◆ WHAT NEEDS TO BE DONE: Count how many lines in the items below contain the word "average", and give only the number.

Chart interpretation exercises
......

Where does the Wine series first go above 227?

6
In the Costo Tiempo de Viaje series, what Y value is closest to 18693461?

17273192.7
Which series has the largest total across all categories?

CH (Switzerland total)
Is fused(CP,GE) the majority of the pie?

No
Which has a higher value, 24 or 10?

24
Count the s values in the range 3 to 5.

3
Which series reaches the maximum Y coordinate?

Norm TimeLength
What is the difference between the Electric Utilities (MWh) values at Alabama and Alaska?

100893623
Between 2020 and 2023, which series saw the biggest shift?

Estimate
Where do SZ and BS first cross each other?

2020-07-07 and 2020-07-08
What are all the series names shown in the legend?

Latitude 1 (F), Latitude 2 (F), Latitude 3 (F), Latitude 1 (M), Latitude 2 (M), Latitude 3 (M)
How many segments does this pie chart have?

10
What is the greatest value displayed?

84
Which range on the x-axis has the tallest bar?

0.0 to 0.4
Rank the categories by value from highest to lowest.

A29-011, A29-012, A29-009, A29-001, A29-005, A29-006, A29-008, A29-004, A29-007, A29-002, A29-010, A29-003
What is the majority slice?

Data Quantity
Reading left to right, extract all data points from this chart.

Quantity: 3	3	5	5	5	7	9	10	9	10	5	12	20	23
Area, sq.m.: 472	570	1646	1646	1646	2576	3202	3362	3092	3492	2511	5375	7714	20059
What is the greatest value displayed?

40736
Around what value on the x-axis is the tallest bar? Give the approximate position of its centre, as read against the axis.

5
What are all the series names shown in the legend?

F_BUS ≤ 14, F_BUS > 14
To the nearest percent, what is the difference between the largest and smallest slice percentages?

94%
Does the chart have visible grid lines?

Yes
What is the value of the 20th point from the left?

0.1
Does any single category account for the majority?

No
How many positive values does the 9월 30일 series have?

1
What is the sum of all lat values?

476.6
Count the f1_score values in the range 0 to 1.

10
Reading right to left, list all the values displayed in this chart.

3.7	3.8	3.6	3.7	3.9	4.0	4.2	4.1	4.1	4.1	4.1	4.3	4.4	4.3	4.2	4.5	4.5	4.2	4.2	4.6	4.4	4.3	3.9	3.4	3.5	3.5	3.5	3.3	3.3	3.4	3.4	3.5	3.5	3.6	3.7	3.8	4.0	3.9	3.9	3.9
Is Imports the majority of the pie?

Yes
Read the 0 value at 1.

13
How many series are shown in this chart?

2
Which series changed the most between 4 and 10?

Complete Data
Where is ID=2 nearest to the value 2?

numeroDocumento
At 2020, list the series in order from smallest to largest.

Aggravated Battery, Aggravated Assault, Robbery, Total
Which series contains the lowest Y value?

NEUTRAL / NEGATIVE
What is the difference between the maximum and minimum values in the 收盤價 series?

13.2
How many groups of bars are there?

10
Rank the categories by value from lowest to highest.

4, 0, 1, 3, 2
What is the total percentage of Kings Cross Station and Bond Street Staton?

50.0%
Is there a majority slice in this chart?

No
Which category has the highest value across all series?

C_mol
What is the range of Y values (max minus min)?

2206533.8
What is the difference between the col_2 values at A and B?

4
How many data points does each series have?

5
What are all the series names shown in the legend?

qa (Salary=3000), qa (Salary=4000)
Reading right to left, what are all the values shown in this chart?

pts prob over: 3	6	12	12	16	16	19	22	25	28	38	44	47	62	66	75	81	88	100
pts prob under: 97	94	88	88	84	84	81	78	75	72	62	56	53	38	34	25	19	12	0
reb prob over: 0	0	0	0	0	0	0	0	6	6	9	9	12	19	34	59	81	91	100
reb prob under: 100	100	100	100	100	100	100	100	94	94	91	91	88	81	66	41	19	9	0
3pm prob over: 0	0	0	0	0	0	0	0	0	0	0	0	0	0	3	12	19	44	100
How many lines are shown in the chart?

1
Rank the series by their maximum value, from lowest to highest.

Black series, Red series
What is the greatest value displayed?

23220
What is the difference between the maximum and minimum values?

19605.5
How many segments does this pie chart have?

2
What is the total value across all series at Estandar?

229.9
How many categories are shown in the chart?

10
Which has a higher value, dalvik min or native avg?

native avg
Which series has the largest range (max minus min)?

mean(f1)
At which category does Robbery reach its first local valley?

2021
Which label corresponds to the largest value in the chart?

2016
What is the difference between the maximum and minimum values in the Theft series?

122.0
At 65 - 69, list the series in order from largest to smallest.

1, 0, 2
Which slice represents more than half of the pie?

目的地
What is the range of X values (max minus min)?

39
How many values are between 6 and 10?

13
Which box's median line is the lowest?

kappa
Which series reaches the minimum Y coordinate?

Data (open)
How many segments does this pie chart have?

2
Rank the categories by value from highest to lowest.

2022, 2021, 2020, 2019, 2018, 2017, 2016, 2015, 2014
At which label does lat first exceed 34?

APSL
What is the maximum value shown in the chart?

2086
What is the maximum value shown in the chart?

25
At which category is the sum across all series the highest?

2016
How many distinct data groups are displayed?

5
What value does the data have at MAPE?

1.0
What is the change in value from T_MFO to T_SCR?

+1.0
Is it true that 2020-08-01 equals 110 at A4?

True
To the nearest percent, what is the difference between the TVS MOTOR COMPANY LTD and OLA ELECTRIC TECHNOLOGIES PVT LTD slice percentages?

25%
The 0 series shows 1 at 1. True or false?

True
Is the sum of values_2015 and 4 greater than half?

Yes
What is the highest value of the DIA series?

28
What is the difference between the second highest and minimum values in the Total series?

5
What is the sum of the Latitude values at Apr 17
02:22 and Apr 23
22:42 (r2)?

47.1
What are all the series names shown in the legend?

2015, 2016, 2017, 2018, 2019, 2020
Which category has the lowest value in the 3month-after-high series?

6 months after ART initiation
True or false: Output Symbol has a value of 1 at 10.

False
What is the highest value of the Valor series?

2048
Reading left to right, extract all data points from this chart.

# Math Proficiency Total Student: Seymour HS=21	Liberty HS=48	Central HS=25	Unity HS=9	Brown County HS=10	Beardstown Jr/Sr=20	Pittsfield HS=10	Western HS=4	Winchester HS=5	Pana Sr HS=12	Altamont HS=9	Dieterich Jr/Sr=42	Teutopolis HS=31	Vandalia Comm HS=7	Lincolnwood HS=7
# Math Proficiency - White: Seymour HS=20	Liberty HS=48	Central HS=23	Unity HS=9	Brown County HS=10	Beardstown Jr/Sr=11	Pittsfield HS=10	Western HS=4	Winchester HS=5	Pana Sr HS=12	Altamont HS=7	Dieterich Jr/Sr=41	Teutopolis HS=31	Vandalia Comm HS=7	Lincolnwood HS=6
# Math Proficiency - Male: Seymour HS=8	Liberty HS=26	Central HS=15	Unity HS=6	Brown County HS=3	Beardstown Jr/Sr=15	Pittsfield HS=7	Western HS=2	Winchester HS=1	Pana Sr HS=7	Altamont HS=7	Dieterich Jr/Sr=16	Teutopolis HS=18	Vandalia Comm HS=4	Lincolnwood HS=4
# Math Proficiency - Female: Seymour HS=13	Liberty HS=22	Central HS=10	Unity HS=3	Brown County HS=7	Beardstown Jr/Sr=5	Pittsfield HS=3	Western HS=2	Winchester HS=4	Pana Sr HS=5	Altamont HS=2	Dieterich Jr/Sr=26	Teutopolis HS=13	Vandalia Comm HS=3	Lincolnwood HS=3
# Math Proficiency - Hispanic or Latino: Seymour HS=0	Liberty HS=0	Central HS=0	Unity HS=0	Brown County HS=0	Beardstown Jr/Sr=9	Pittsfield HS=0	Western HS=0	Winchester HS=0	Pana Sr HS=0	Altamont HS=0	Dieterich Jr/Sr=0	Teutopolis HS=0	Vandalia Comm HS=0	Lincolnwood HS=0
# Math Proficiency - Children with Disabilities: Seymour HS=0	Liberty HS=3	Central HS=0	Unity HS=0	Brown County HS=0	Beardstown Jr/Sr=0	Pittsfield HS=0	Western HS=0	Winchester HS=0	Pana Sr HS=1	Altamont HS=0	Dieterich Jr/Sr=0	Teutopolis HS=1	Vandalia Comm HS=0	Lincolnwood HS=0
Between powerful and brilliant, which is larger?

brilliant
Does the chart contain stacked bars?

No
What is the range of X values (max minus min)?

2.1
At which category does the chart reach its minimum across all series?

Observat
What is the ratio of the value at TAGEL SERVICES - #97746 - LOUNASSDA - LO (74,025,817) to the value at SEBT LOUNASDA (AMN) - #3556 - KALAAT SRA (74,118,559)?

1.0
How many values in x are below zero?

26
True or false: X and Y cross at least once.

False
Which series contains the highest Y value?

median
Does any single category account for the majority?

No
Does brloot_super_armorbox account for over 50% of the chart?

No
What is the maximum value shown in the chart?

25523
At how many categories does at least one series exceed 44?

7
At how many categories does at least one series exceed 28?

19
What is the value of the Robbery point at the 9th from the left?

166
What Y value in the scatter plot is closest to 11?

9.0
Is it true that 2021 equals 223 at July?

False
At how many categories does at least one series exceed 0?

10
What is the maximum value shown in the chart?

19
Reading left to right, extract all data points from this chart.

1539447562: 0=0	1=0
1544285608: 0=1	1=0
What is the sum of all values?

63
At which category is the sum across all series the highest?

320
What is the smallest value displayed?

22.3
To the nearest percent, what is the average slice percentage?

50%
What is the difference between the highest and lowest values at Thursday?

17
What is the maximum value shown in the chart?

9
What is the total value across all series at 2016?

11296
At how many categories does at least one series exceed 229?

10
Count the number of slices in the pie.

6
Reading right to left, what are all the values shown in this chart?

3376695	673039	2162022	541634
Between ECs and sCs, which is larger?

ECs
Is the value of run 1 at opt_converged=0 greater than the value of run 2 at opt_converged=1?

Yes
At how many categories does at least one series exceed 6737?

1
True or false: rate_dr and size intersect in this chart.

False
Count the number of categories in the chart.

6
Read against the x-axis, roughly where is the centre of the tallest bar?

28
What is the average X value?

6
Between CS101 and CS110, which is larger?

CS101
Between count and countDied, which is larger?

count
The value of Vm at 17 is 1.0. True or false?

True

......

◆ WRITTEN SOLUTION: 2